Reconocerán conmigo que esto de que el PP no baje del 27% pese a la grisura y la corrupción generalizadas resulta un poco sicalíptico, un tanto perverso, lo que invita a buscar razones ulteriores para comprender la imperturbabilidad del CIS o de los votantes españoles.

Dejar las interpretaciones políticas en pos de respuestas profundas viene al caso porque es el 160 aniversario del nacimiento de Sigmund Freud, a quien todos debemos ciertas fijaciones y el uso de términos corrientes, como neurosis, líbido, fobia, represión o catársis, que en su día revolucionaron por novedosas la indagación médica.
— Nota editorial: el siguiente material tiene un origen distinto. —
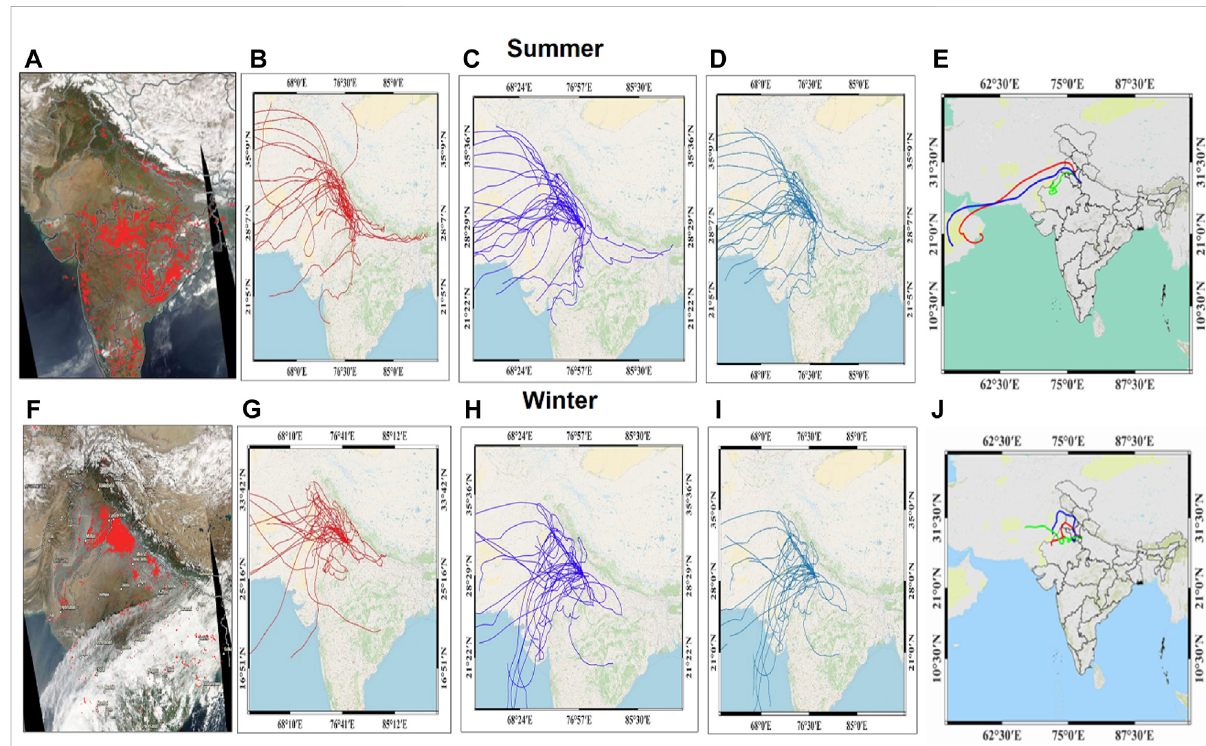
FIGURE 6 Pro fi les of biomass fi re points and trajectory paths during summer (A – E) and winter (F – J) . (A) and (F) : Geographical locations of fi re points relatedto biomassburning. (B) and (G) :Trajectory pathsat500 mheight. (C) and (H) :Trajectory pathsat1,000 mheight. (D) and (I) :Trajectory paths at 1,500 m height. (E) and (J) : Representative trajectories at heights of 500, 1,000, and 1,500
De Freud a uno le agradan más algunos datos de su historia menuda que las teorías que estudiamos en el instituto. Y entre todas las anécdotas que construyen al personaje, mucho más que la de su afición a los puros, más que las que se desprenden de su correspondencia íntima, en la que anunciaba a su mujer fabulosos encuentros sexuales porque "irrefrenable es la pasión del hombre que lleva cocaína en las venas", más incluso que la de su comprensible devoción -compartida con Nietzsche y Paul Rée- hacia Lou Andreas-Salomé, resulta fascinante una sobre sus últimos días. El caso es que se moría el viejo Freud y tan enorme y hediondo era el tumor que le atrapaba la garganta que su perro le huía.

El doctor amaba a su perro y sufría, claro. Pero parece ser que el perro y el tumor de Freud fueron pues dos fuerzas antagónicas que crecieron en direcciones opuestas. El uno le era fiel y le acompañaba en las sesiones, de tal modo que contribuyó a la popularidad de sus terapias. El otro creció a costa de su tabaquismo, empezó como una pequeña molestia, creció sin que el inventor del psicoanálisis se armara de la voluntad necesaria para cortar de raíz el vicio, y acabó matando a Freud y apartando de él, en sus últimas horas, al ser más leal que jamás conoció en su enorme vida.

Ahora vamos a abstraernos de esta anécdota sobre el psiquiatra fumador de puros y volvamos al CIS; olvidemos al perro de Freud y pensemos a qué se debe la fidelidad pétrea del votante del PP a sus siglas; y apartemos de nuestra mente el cáncer de garganta del genio vienés y pensemos si la corrupción acabará o no siendo letal para Rajoy y su partido.